The thing that most people don’t tell you about dieting is that it is really hard. There are no lose weight fast miracle diets (except, perhaps, dysentery) and I am convinced that even the concept of “going on a diet” is setting us up for failure. I realized that if wanted to lose weight and keep it off, I’d have to change the way that that I ate. For good. In other words, its not about going on a diet, but making a lifestyle change. It wasn’t at all easy at first, but it has now become second nature and, since I was asked by Stephanie the other day, a typical week food-wise for me is goes more or less like this.

The most important thing is that it’s not just about what I eat, it’s how much. Portions in America are vast, particularly if you eat out. Even grabbing a salad at the deli can result in 1,000 calories. Basically, I found that I needed to halve the quantity of food on my plate.

I found that a good tactic at lunchtime was to eat half my meal, wait an hour and eat the rest. It feels weird and takes some discipline to consume only half a sandwich and have it sit on your desk temptingly for an hour. But works really well – I found I’d be far less hungry and eat much less than usual in the evening. Also it is good training to get those portions down because after a while, the half size becomes the norm.

Secondly, I find it is necessary to eat strategically. It is impossible to be good every single day. There’s the occasional lapse when temptation gets the better of you, or you find yourself travelling and eating crap at an airport. If this happens, I make up for it by having a low calorie meal with a lot of healthy things the first opportunity I get. I use the same principle to avoid double dipping. If I have carbs at lunch – say bread – then I don’t eat carbs at all in the evening.

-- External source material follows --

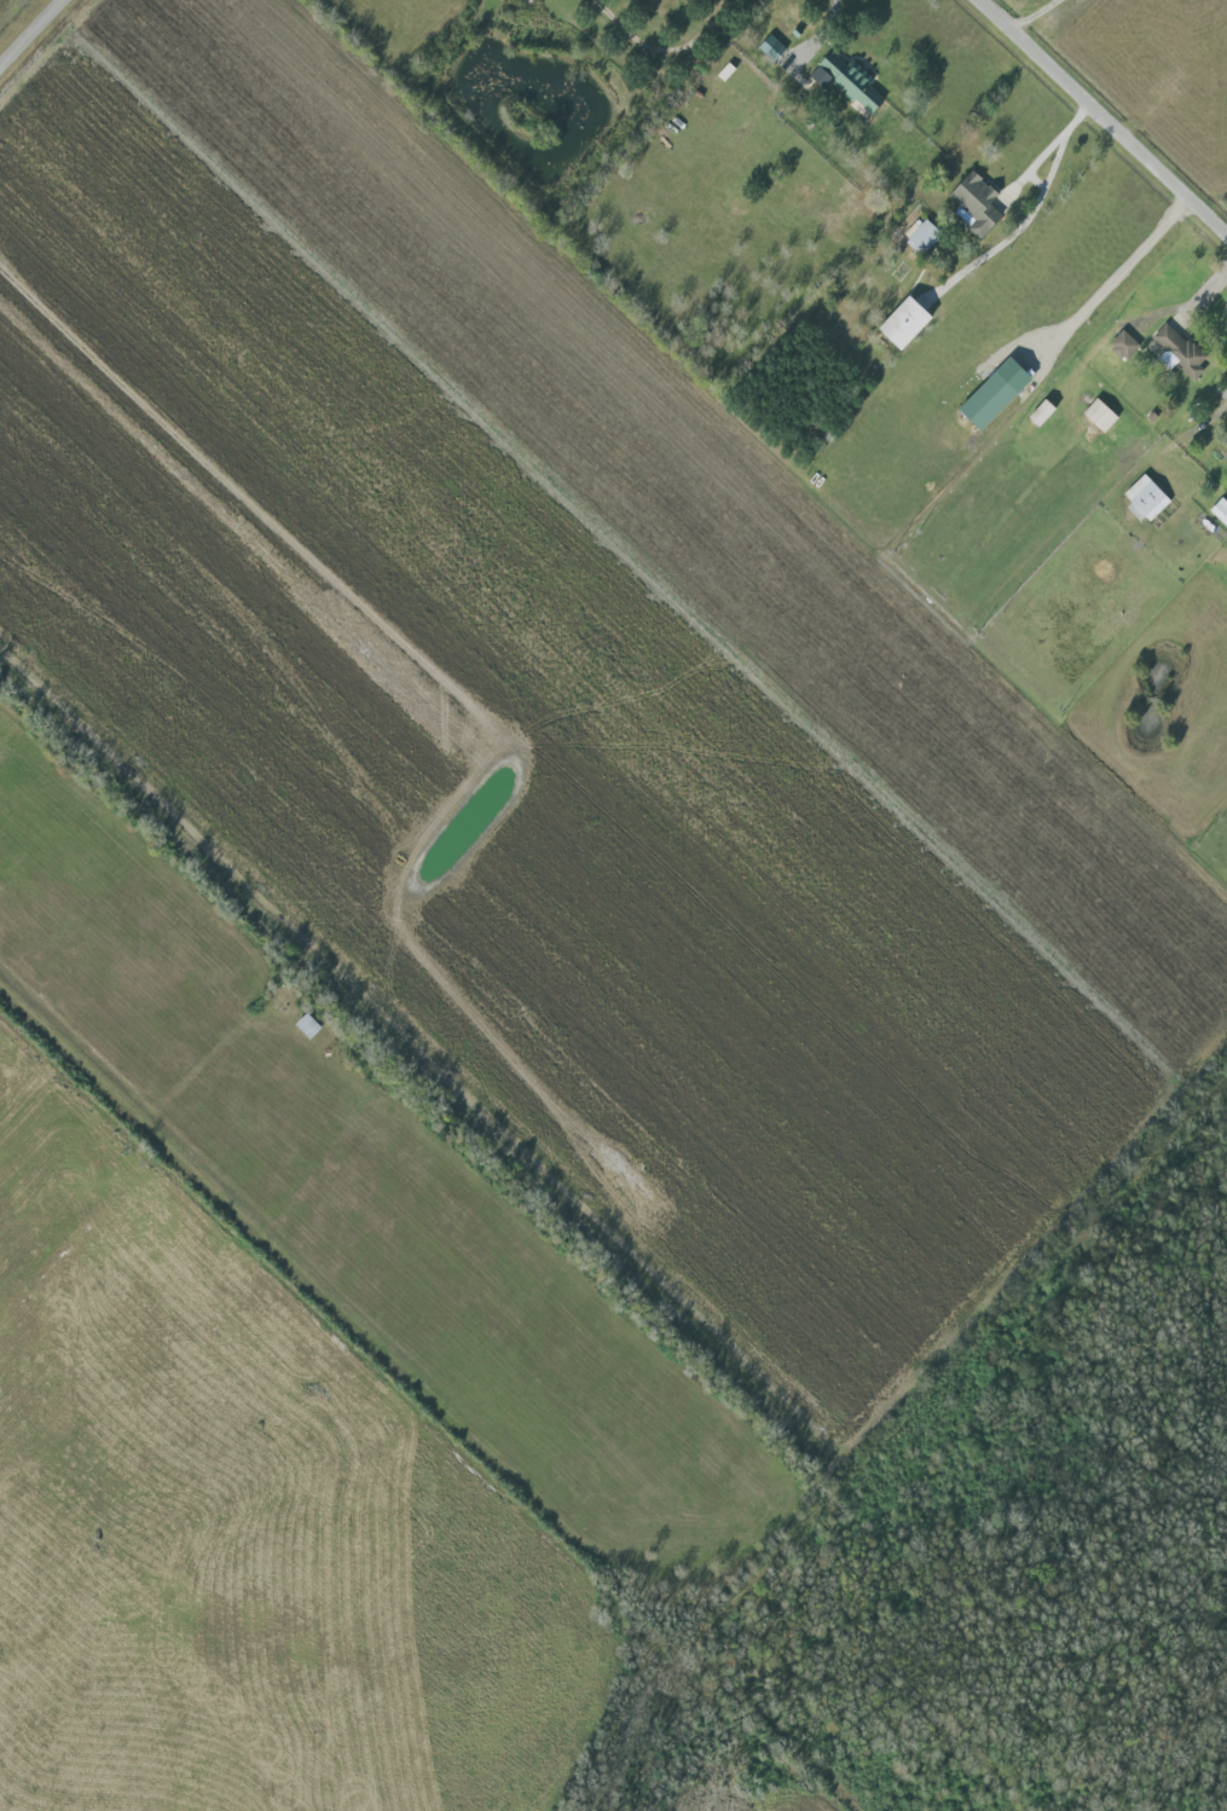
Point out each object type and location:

I find it really helpful to start the day right. I hardly ever have bread, muffins or any other “bad” carbs breakfast. Instead I have granola, which I make in a huge batch that lasts 2-3 weeks (it's filling, healthy, and cheaper than buying breakfast on the way to the office), fruit and low fat or zero fat plain yoghurt. I take this to the office on weekdays.

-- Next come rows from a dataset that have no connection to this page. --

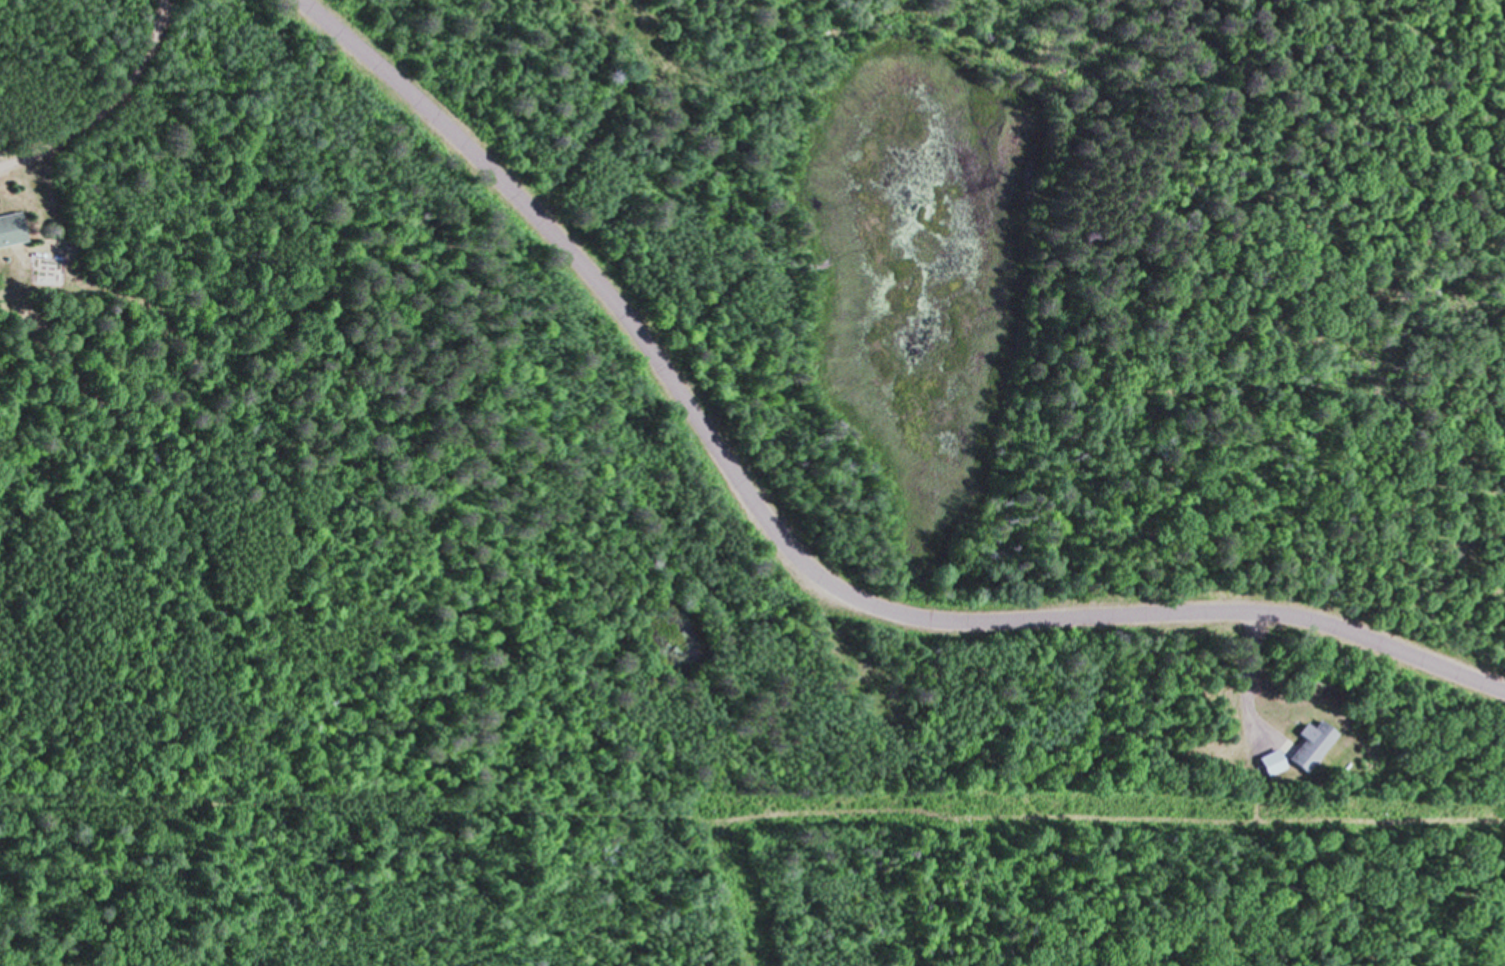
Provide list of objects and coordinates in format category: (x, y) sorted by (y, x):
road: (106, 105)
building: (10, 227)
road: (790, 556)
road: (1240, 673)
building: (1305, 744)
building: (1265, 760)

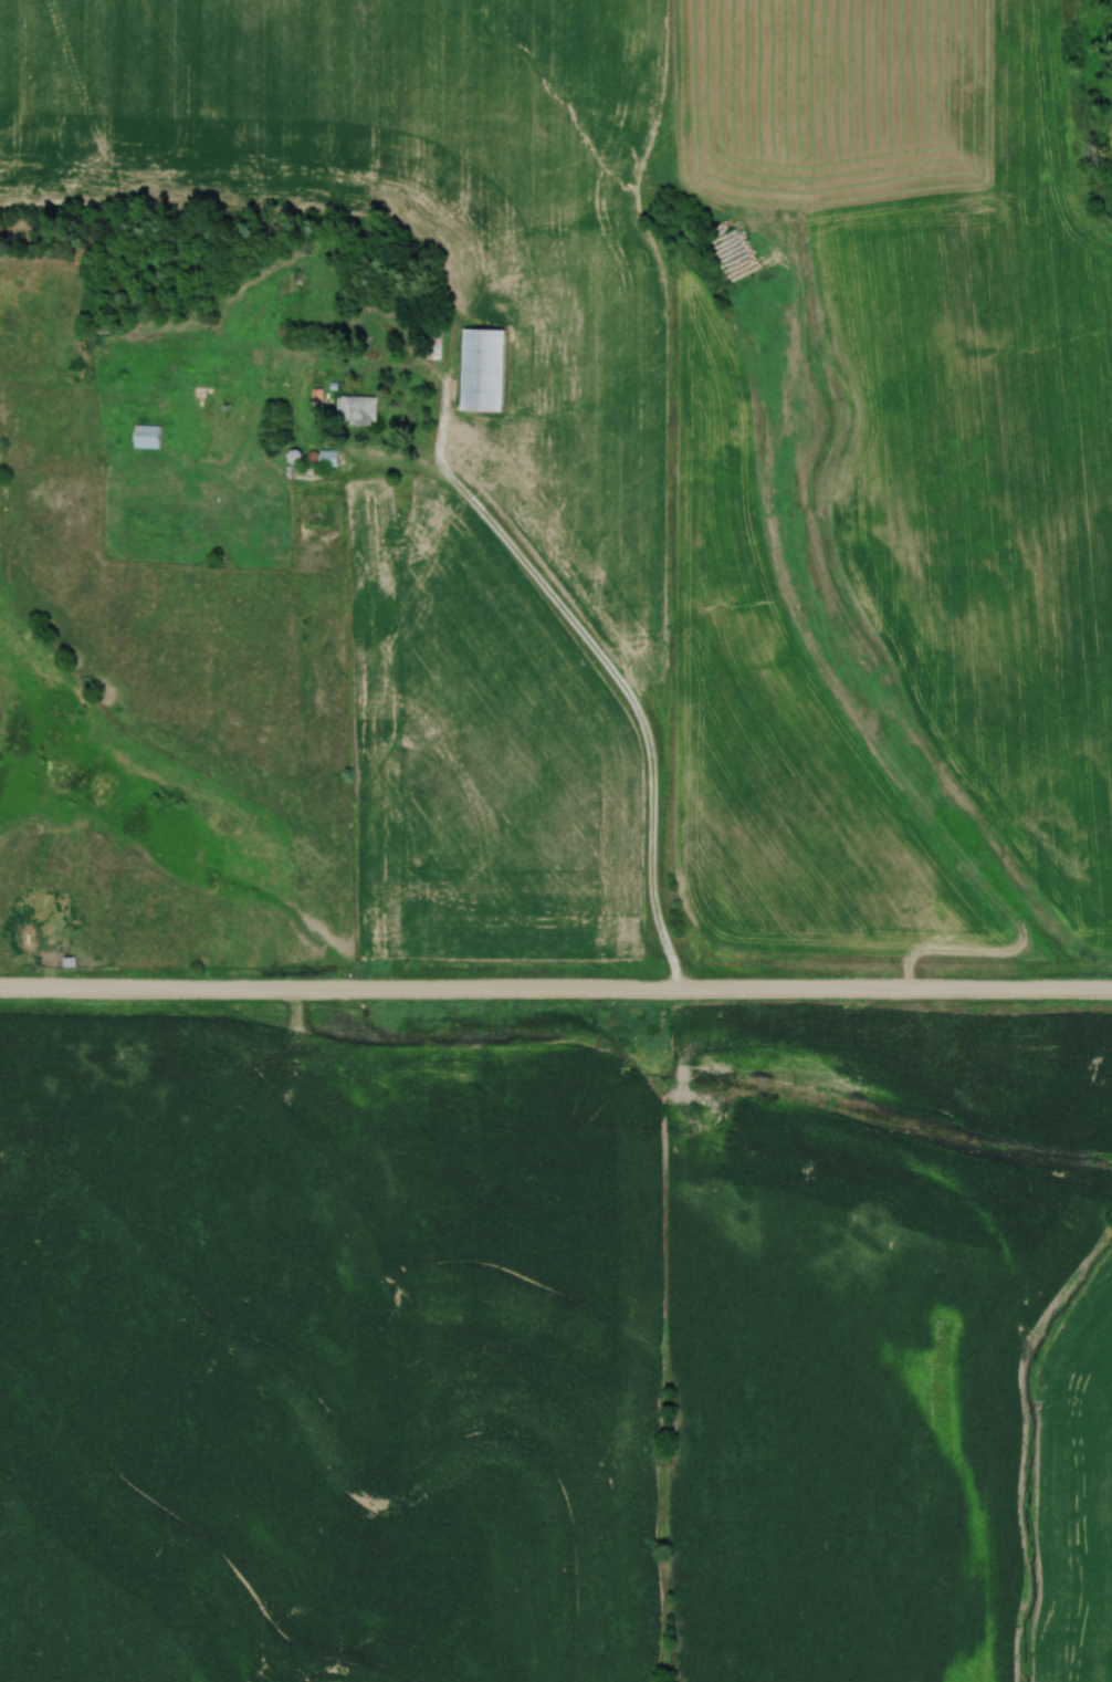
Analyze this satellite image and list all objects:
building: (486, 369)
building: (357, 409)
building: (147, 435)
road: (593, 654)
road: (556, 990)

Weekday lunches are typically 1) soup (a good way of upping the veggie intake) and half a sandwich (I sometimes buy a whole one but eat only half the bread and all the filling), 2) soup and a small salad, if I am atoning for a heavy meal the day before 3) a salad that involves filling but low calorie things like pulses, beans and grains and some chicken. Weekend lunches usually involve cheese (my secret vice), or eggs, bread and lots of lettuce and tomatoes.

I love to cook and making dinner is very relaxing for me. But basically it tends to be fish or meat with vegetables. I try to eat rice or potatoes no more than once a week. Two nights a week are likely to be totally vegetarian. Again, if I‘ve indulged (I adore burgers and French fries, Indian food, anything with chocolate), then I keep the next few meals as simple as can be.

I do believe that eating foods that are high in antioxidants - which is most vegetables, fruits, pulses and nuts - contributes to overall good health and better skin. And the more I eat these foods, the more I like them and find greasy, sugary, starchy things pretty unappetizing. It is possible to retrain your taste buds. The picture above was taken in my kitchen with whatever was around.

Eating like this is totally second nature and by self-regulating in this way I don’t feel deprived or as if on a permanent miserable diet. I more or less eat what I want, but have drastically controlled quantity and dramatically increased the amount of fruit and vegetables in my diet (the best result of which is that I no longer take high blood pressure medication).

Last tip: to get started, keep a food diary. To train myself to eat this way, I wrote down every morning what I had eaten the day before. This really helped me strategize how I should eat for the rest of the day. Sure, some days I would skip making the notes, but eventually I would and then make sure I played catch up. After a few months, I didn’t need to keep the diary any longer. That’s when I knew it was becoming a new way of life.